[NOT WEBRTC] – Making a difference – Deep Learning and Cancer

For once, a blog post about something else than webRTC.

In a previous life, I was a scientist working mainly with biologists and medical doctors on finding ways to cure cancer. I’m actually still active on the subject and am helping a small start up in France developing corresponding software, more oriented to cancer drug development (NovaDiscovery). One of the 2 latest PhD candidates I helped supervise, humayun Irshad, while developing a webRTC platform, was focussing on automated diagnostic of breast cancer.

I helped him first on automatically evaluating the aspect (discrete geometry) of the cells, which in turn allowed for detection of  the mitosis of the cell (cancerous cell never stop duplicating …). Eventually we worked on the color (multispectral) analysis of the images obtained from staining the biological samples with some markers (Histo-Pathology). Microscope can acquire different color spectrums, and by choosing the right ones as input, the detection algorithm was providing much better results. At that stage, we could detect cancerous cells in 76% of the cases. 

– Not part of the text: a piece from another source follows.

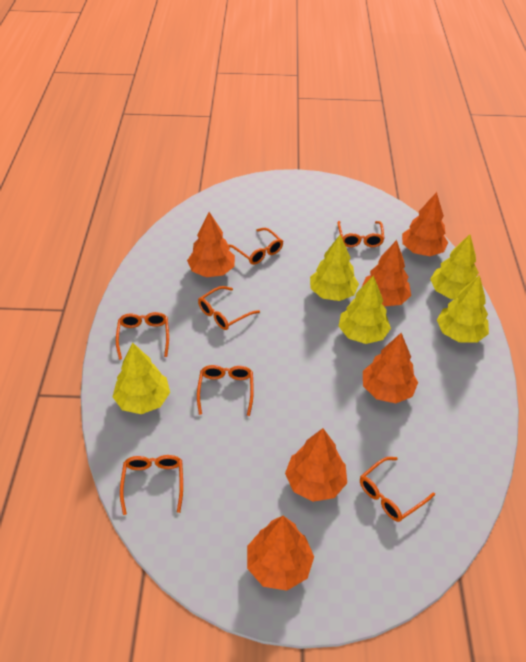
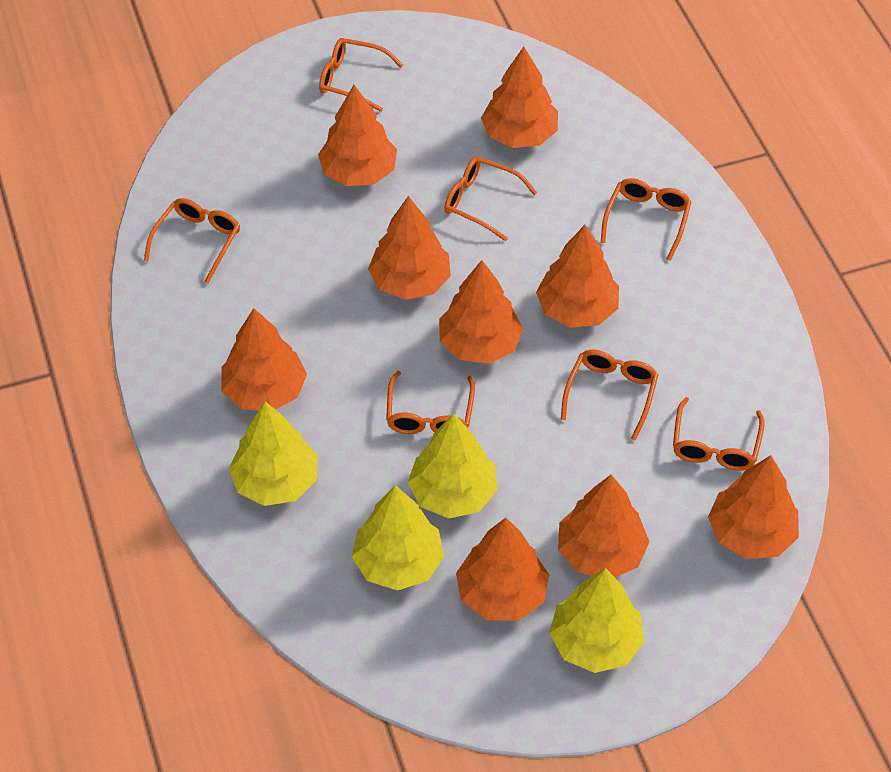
orange tree: 6 -> 9
yellow tree: 5 -> 4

My colleague Ludovic Roux was helping him as well on the mitosis detection, and worked a lot on an open scientific challenge which opposed in 2012 public labs and private labs from all around the world on that breast cancer detection. The IPAL team, finished 2nd, with a detection rate of (if I remember correctly) 78%+.

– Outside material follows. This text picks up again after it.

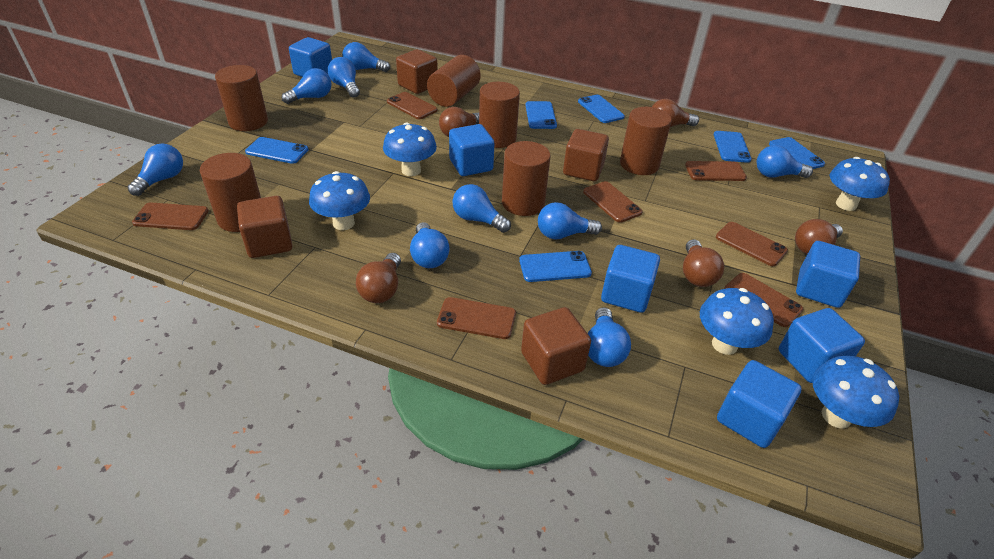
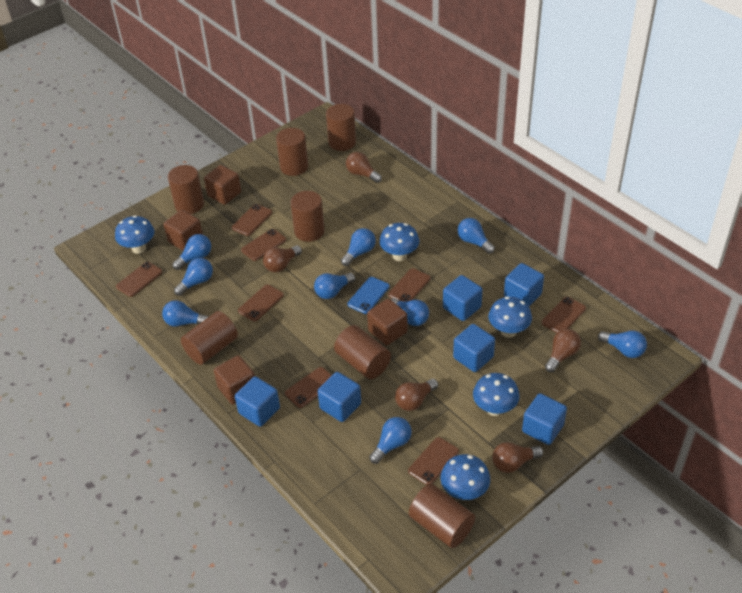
blue phone: 6 -> 1
brown cylinder: 6 -> 7
brown phone: 7 -> 8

Ludovic and myself were also trying to teach the future researcher proper software development process (source code repository, tags, branches, automated compilation, cross-OS compilation, automated testing, ….). For that part, we’ve been less successful 🙂

He eventually graduated and went on to move to Harvard Medical., joining a deep learning team that recently developed a second version of  algorithm showing up to 99+ % true tumor detection rate! Actually, it only reaches 92%, so using deep learning, the same form of artificial intelligence used by google for beating humans at GO, you gain an extra 14% (don’t believe that it s all due to AI, there was 6 years of research before that). It’s still less accurate in a way than humans who can reach 96%.

Where it becomes remarkable, is that the algorithm will do mistakes that the humans will almost never do, and vice versa, meaning that, the human can detect the remaining errors the algorithms didn’t (and vice-versa), leading to 99+ detection! Of course, the professors leading the labs have right away set up a start up to commercialize the results (pathAI.com).

I wanted to write a blog post to congratulate him. A PhD can be a cruel and demanding experience. His was more than others, with visa difficulties, travel challenges, and all the life trials like growing a family, not being a student anymore but not being employed just yet. Bravo! Ludovic, Daniel and I are immensely proud of your hard work, and hope we have helped make a difference.